The temptation of 26 million US-based users is strong, but most of the current user base is underage. Although, Snapchathas been growing in popularity among older users; over 50% of new Snapchat users are older than 25, and the percentage growth of those aged 35 years and older is actually greater than 18- to 24-year-olds, so don’t rule it out just yet.
While Snapchat’s massive daily active user base does seem to be fertile grounds for promoting products or services in an authentic setting, it should be said that Snapchat is not right for every business.
Snapchat’s immediacy and sense of urgency does set it apart from other networks. Temporarily shared images and videos of up to 10 seconds, and texting capabilities do allow for an intimate real-time experience. Twitter’s Periscope and Facebook’s live video function both attain the same immediacy, but also allow you to take advantage of your built-in following on the platform.
Content is deployed to selected recipients and disappears after viewing, or in the case of Snapchat Stories, lasts for 24 hours as a public post before going away forever. This means it is impossible to build traction even with successful content. Since the account posting the content picks the recipients, it is not easy to tell which recipients are really engaging with it. You can see opens, but not views, and users can’t publicly like content, so the only way to tell if followers are engaging is if you get responses or if they elect to un-follow you. Without a stronger way of tracking, a lot of the marketing strategy is just crossing your fingers and hoping for the best.
For marketers, the biggest drawback is the lack of an advertising platform. Without the ability to promote posts, target audiences, or even track views, any marketing efforts on Snapchat are essentially a shot in the dark. In order to build a robust, well-rounded digital marketing campaign, advertisers need access to this data and tracking capabilities to monitor their efforts. It’s simply not available on Snapchat, and without even the ability to add click-through links, there is not much use for Snapchat as an advertising platform for most businesses.
And if you think you can get away with taking advantage of free use of the app and just build a following with regularly posted content, you may want to reconsider.
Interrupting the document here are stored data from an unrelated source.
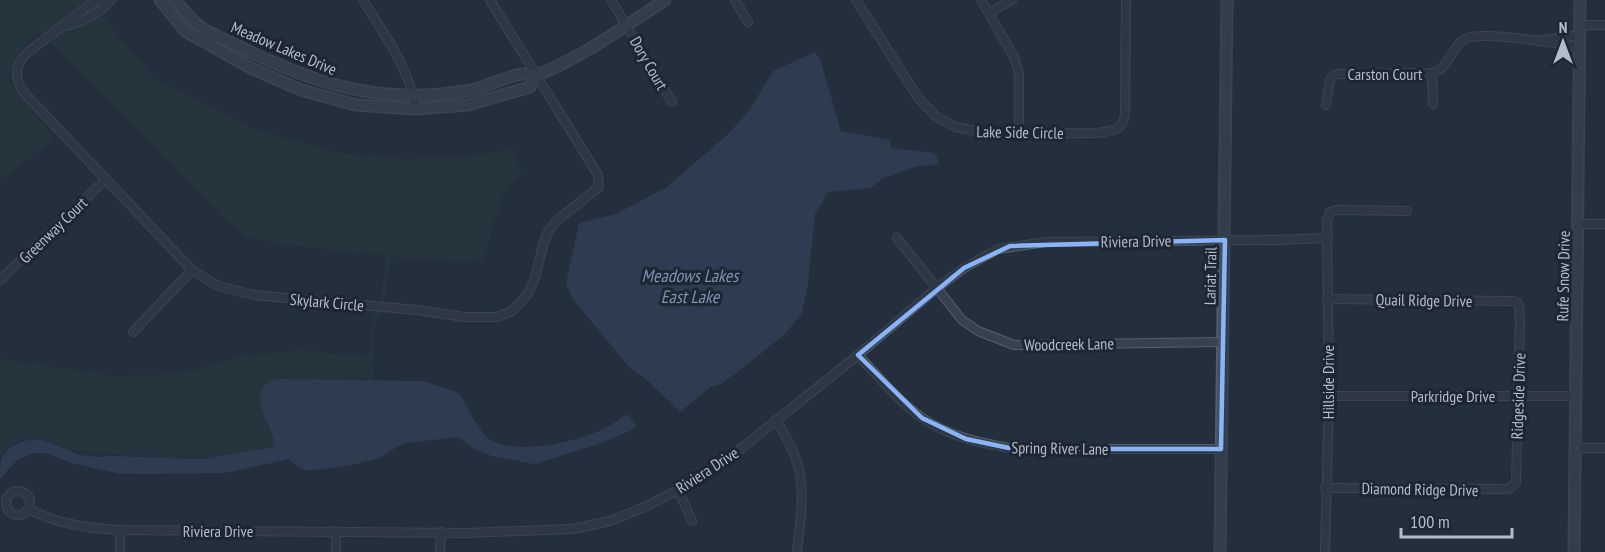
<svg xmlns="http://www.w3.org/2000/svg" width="1605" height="552" font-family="'PT Sans Narrow',sans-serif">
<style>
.green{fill:#263c3f}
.water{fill:#394c67}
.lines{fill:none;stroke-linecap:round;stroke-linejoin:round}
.street-casing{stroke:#565f6c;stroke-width:10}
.secondary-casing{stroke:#565f6c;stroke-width:13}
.street{stroke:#38414e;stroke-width:8}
.secondary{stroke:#465061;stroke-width:10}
.marked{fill:none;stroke:#8ab4f8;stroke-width:4.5;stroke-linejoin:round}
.labels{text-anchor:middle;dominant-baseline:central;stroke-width:6;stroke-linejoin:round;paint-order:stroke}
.street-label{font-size:16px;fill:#b4bcc9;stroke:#1d2633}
.water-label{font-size:18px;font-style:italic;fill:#7c92b1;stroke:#1d2633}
</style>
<rect width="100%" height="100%" fill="#242f3e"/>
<!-- green -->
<path class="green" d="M0,0H92L64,17L73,28L101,15L154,78L255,130L340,153L404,159L470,157L513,149L522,172L502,196L483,261L390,257L383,313L375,321L372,380L280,379L264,418L275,445L220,457H177L108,454L67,449L52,441L35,438L17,440L4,452L0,458V359L116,376L182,374L244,356L302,350L369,358L372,326L375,314L381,301L386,255L279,244L245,236L226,220L40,31C20,47 13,56 9,82L54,139L0,180Z"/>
<!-- water -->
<g class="water">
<path d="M815,52L820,59L841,131L890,140L891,148L935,153L939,164L915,167L884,178L870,188L828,192L815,214L808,283L802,313L784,335L744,367L721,384L712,386L680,412L647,380L629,367L573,299L566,284L579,223L616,214L667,187L727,135L749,111L773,71Z"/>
<path d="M280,379L423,381L459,393C467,406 480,436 494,442C522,454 576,442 603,429C611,426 619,419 627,414L636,426L632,430L596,445L534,464L492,456L472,448L459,437L406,443C396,446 390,452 381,457C371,462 315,472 305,470C299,468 294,463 289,459L225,473L121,474L75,464L45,453H33L17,460L0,479C0,473 0,465 1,460C8,443 30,437 46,441C58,444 69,452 81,455C91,457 100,457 110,456L204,459L272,447L275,445C271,423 241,386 280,379Z"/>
</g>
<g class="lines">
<defs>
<g id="street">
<path d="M102,0L92,3L27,53C13,67 14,81 27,96L192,270L218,286L254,295L417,310L464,317H497L512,311L527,295L534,281L544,242L549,230L556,221L599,187L598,175L490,0"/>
<path d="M363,0C385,36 409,67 416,109"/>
<path d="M611,0L672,102"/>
<path d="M735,0L748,22"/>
<path d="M856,0L919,99L937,117L955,127L991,134L1097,133C1112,131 1122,131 1125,115L1126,0"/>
<path d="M981,0L1014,57L1019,73V134"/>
<path d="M989,13L1012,0"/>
<path d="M1580,25H1605"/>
<path d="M65,26C83,22 99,14 111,0"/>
<path d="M1543,40L1580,35"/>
<path d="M1432,73L1433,104"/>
<path d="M1326,105L1330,79L1337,74L1432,73C1449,68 1450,50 1463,40C1477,29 1558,44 1580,47"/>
<path d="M1579,224H1605"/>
<path d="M897,238L962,320L978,331L1014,345L1223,342"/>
<path d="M0,280L106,179"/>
<path d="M133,332L192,270"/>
<path d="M858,355C878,376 897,400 921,417C948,437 982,443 1014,449H1221"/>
<path d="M1329,396H1576"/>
<path d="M776,420C784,434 793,447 797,462C806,491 800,523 797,552"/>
<path d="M1575,448H1605"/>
<path d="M1325,488L1508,489L1516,483L1520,320L1519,306L1517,302L1511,301L1327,299"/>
<path d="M678,490L692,521"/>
<circle cx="18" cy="503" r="12"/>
<path d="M29,509C57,524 88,528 120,530L467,533L572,529L610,521L647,506L699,479L718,467L858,355L937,288L964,268L998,249L1046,242L1275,240L1328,238"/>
<path d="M120,530V552"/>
<path d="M336,531V552"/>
<path d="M440,552L441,532"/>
<path d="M1325,552L1329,396L1327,221L1330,212L1337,210L1407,211"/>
</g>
<g id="secondary">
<path d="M160,0L185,31L251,68L301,90L356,105L416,109L468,105L530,87L536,76"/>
<path d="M175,0L194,22L205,30C295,74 362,108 466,91C485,88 503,77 522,74C529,73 534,77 540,74C584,56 625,26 665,0"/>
<path d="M1220,552L1227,0"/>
<path d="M1574,552L1580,0"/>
</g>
</defs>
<!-- street casing -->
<use href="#street" class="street-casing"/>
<!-- secondary casing -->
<use href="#secondary" class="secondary-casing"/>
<!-- street -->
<use href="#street" class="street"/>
<!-- secondary -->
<use href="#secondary" class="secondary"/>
</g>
<!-- marked area -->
<path d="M0 0H1605V552H0ZM1225,240L1221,449H1014L966,439L922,418L858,355L964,268L1010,246Z" fill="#242f3e" fill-opacity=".55" fill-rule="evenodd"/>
<path class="marked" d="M1225,240L1221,449H1014L966,439L922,418L858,355L964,268L1010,246Z"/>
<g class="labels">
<!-- street labels -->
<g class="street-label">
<text transform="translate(284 48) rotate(23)">Meadow Lakes Drive</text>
<text transform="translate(649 63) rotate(60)">Dory Court</text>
<text x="1385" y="74">Carston Court</text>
<text transform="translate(1020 132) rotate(1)">Lake Side Circle</text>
<text transform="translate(53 230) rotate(-44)">Greenway Court</text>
<text transform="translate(1136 241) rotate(-1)">Riviera Drive</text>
<text transform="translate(1210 276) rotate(-89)">Lariat Trail</text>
<text transform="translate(1563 276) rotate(-89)">Rufe Snow Drive</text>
<text transform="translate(1424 300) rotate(1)">Quail Ridge Drive</text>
<text transform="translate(327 302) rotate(5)">Skylark Circle</text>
<text transform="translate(1069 344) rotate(-1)">Woodcreek Lane</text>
<text transform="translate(1328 382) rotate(-90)">Hillside Drive</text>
<text x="1453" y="396">Parkridge Drive</text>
<text transform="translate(1518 396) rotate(-88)">Ridgeside Drive</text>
<text transform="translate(1060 448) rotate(1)">Spring River Lane</text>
<text transform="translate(707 470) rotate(-33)">Riviera Drive</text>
<text transform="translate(1420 489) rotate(1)">Diamond Ridge Drive</text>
<text x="218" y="531">Riviera Drive</text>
</g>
<!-- water labels -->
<g class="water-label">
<text x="690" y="275">Meadows Lakes<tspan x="690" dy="21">East Lake</tspan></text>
</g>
</g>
<!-- north arrow -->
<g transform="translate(1563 42)" stroke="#1d2633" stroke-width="4.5" paint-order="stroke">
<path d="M0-4.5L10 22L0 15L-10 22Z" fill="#b4bcc9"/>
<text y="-9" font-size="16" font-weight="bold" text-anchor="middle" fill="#b4bcc9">N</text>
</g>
<!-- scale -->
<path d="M1401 528v9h111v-9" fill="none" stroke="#b4bcc9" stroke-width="3"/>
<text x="1410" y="528" font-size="18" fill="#b4bcc9" stroke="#1d2633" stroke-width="4.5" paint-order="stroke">100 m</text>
</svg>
Historically, food brands like Taco Bell and 16 Handles have done well, while other businesses have tried with limited success to use contests or flash sales with a promo code or coupon. For most industries, like automotive, for instance, this is not going to be a successful tactic. The fast-paced intimate nature of Snapchat means content that comes across as a sales pitch is going to be seen as distasteful to users, AKA spam.
Snapchat for businesses is —at best— useful for creating a brand experience for your followers. Use it to connect to your base in a humorous, authentic way. If you are able to constantly produce creative and interesting content, or tell stories through videos, expose brief snapshots behind the scenes, and tease new product releases, go for it. But if you can’t keep up with the constant desire for fresh entertainment, the time and effort that you put towards Snapchat is not likely to result in strong ROI.
A long-standing marketing best practice is to maintain an active presence with consistent messaging across a few platforms, rather than trying to divide and conquer every new app or social space that comes along. Examine if Snapchat is right for your business and industry.